Missing Part Sensitive Transformer
- MPSTs are deep learning architectures that represent missing data using learnable mask tokens and explicit attention masking, avoiding traditional imputation.
- They integrate innovative masked attention and fusion tokens to robustly aggregate available features in modalities like sensor fusion, 3D point clouds, seismic, and tabular data.
- Empirical results demonstrate high accuracy and resilience under extensive missingness, substantiating MPSTs' significance in robust prediction and completion tasks.

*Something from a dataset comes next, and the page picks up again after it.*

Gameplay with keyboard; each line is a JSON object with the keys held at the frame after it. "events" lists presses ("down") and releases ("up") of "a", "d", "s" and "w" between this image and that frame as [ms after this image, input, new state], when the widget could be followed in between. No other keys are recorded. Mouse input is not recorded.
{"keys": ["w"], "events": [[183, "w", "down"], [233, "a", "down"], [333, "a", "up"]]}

A Missing Part Sensitive Transformer (MPST) is a family of deep learning architectures based on the transformer paradigm, specifically designed to achieve robust prediction, completion, or classification in the presence of missing, incomplete, or partial input data. Unlike standard transformers, which typically degrade when faced with occluded, absent, or dropped data modalities, regions, or features, MPSTs employ architectural innovations—such as masking strategies, learnable placeholder tokens, and explicit alignment mechanisms—to ensure model behavior remains accurate and reliable under varying missing-data patterns. Instances of MPSTs have been proposed in diverse domains including multimodal sensor fusion, point cloud completion, seismic data interpolation, and tabular modeling, each adapting the MPST principle to respect the particular structure and semantics of missingness central to the application (Wen et al., 12 Dec 2025, Li et al., 2023, Cheng et al., 2024, Caruso et al., 2024).
1. Core Design Principles of Missing Part Sensitive Transformers
MPSTs are unified by several underlying principles for handling missing or partial information:
- Explicit Missing-Data Representation: Missing modalities, features, or regions are not imputed but represented either by learnable mask tokens (modality placeholders), zero-vector embeddings (“pad” tokens), or random position codes. This ensures the transformer recognizes, rather than fills, missingness at the input level.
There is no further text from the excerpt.